Speaker: Dr. Danica Adams
Affiliation: Earth, Planetary, and Space Sciences, UCLA
Date: Wednesday, April 29, 2026
Time: 12:00 PM
Abstract
Early atmospheric chemistry and climate play an important part in what worlds have liquid water and how life could emerge, but preserving evidence for this over geologic time often presents a challenge. Compared to Earth, which undergoes continuous erosion by plate tectonics, Mars offers a superb window into its earliest history, preserved right on its surface, and is therefore an excellent case study for planet evolution. What we learn here can extend to other planets in the solar system, the early Earth, Venus, and even outside the solar system at exoplanets.
Extensive surface evidence suggests Mars once hosted large volumes of liquid water, implying a warmer climate sustained by a thicker atmosphere than present day.
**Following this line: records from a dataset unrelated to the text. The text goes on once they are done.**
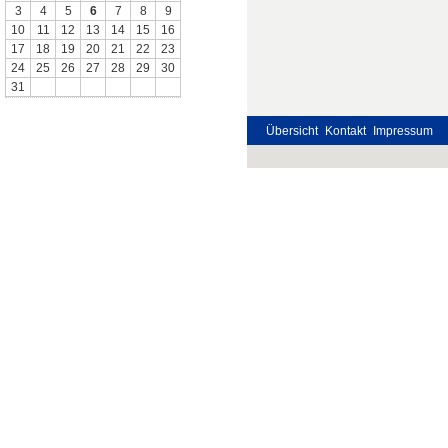
3
4
5
6
7
8
9
10
11
12
13
14
15
16
17
18
19
20
21
22
23
24
25
26
27
28
29
30
31
Übersicht
Kontakt
Impressum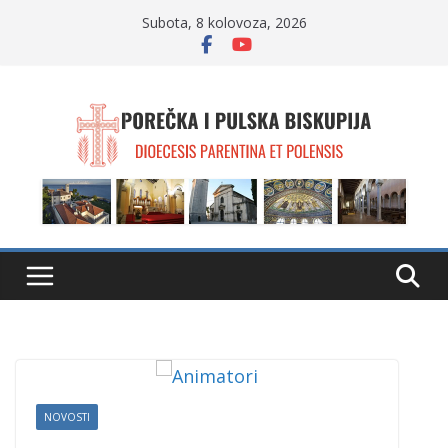
Skip
Subota, 8 kolovoza, 2026
to
content
NOVOSTI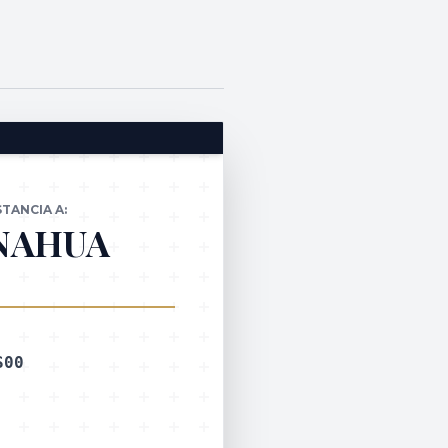
TANCIA A:
ANAHUA
S00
Previous studies propose that CO2-dominated atmospheres enriched with H2 or CH4 could have driven warming, though such gases exhibit short atmospheric lifetimes. This talk will first present a novel explanation for sustaining warm climates up to 40 million years: hydrogen release through crustal hydration. Evidence of atmospheric climate and redox transformations may remain preserved on the surface and in meteorites. To test our hypothesis, we show that deposits measured by Mars Science Laboratory and isotopic fractionation measured in meteorites can both be explained photochemically under specific climates and atmospheric redox states. We also present predictions of isotopic signals under different climate and redox states that Mars Sample Return missions should search for.
Like Mars, Venus may have also experienced large climate changes during its evolution too. Modern Venus is a hot, arid environment, yet the possibility of an early cool, habitable phase remains unresolved. The talk will explore when sulfuric acid hazes in Venus’ history could have sufficiently cooled the planet to allow surface rainfall. This scenario may be testable using NASA’s upcoming Habitable Worlds Observatory (HWO), which will observe exoplanets with Venus-like characteristics.
While HWO’s launch lies years ahead, exciting exoplanet data have already been measured with JWST, Hubble, and Spitzer. When we observe planets also influences their chemistry, and the presentation will explain a new hypothesis for missing methane at warm Neptunes. The talk also highlights ongoing efforts to develop modeling tools to interpret future data, including microphysics and 3D dynamics. These analyses aim to refine atmospheric interpretations and advance our understanding of planetary evolution across diverse environments.